Consequence: Readers landing on the page today can't tell whether the migration is upcoming, in progress, or complete. Combined with finding #1 and #2 (other pages still list removed parameters), the most reliable interpretation is that nothing was actually removed — which contradicts the page's own wording.
The fix: Add a banner at the top: "Status as of May 1, 2026: removals are complete. The fields/parameters/endpoints below no longer exist." Then either rename the slug or treat the slug-vs-content date mismatch as an editorial fix.
8. Deprecation graveyard with no consolidated index (minor)
Location: Across changelog and reference
Problem: From the scraped pages alone, deprecated/retired surface area includes: useAutoprompt, numSentences, tokensNum, livecrawl string values, context (per Nov 2025 Deep Search changelog warning), resolvedSearchType, highlightScores, startCrawlDate, endCrawlDate, /research endpoint, possibly neural search type.
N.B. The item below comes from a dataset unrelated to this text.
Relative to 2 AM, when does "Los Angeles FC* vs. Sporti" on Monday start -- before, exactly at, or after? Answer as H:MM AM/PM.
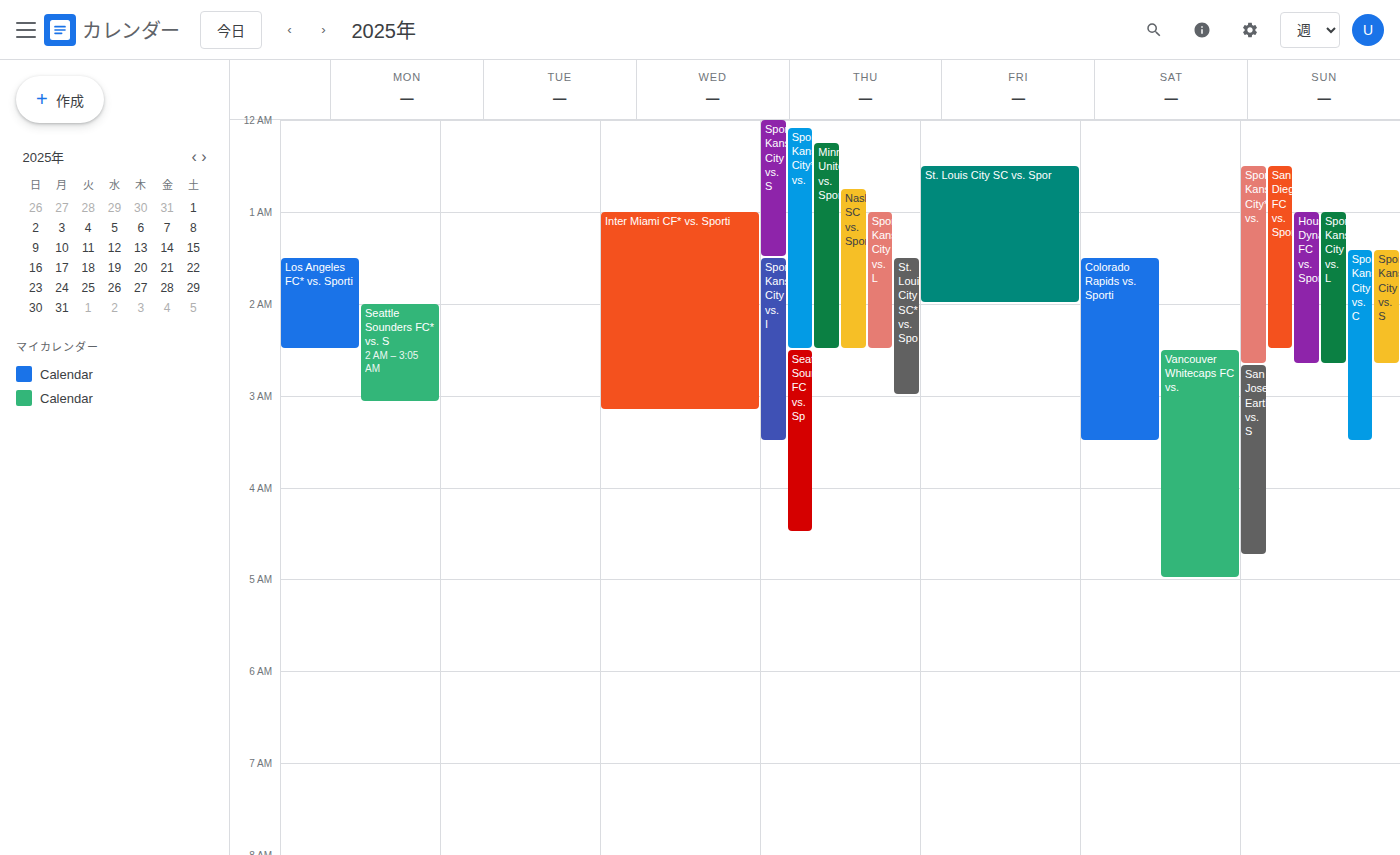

There is no single "Deprecations" index page; the information is split between Common Mistakes, the Freshness page, an inline <Warning> in a changelog, and the May 2026 notice.
Consequence: A developer migrating an older integration has to assemble the picture from at least five pages. An agent searching for "is X deprecated?" will hit different pages with different cutoffs and no unified status table.
The fix: One canonical /docs/reference/deprecations page with a status table (deprecated date, ignored date, removed date, replacement) covering every retired field, parameter, value, and endpoint. Link every Common Mistakes row to it.
What they do well
- An llms-full.txt exists and is substantial — agents can ingest the docs without scraping HTML.
- A dedicated "search-api-guide-for-coding-agents" page with a Common Mistakes table is a genuinely good idea: explicit Wrong/Correct rows are the right shape for agent consumption.
- The deprecation notice itself has a clean three-stage timeline (announce → null/ignored → removed) — better than most APIs publish.
Top 3 recommendations
- Sweep the reference for the May 1 removals. Strip
startCrawlDate/endCrawlDateand/research/v1from every page that still lists them as live (coding-agents guide, Bing migration, rate limits, error codes). Add a "removals complete" banner to the deprecation notice. - Pick one source of truth for the search-type and category lists. Reconcile the six-vs-three category lists, the six-vs-four search-type lists, and the conflicting
instantlatency numbers. Have every other page link to that table instead of restating it. - Build a single deprecations index covering every retired field, parameter, value, and endpoint, with replacement and dates — and link Common Mistakes rows directly to it.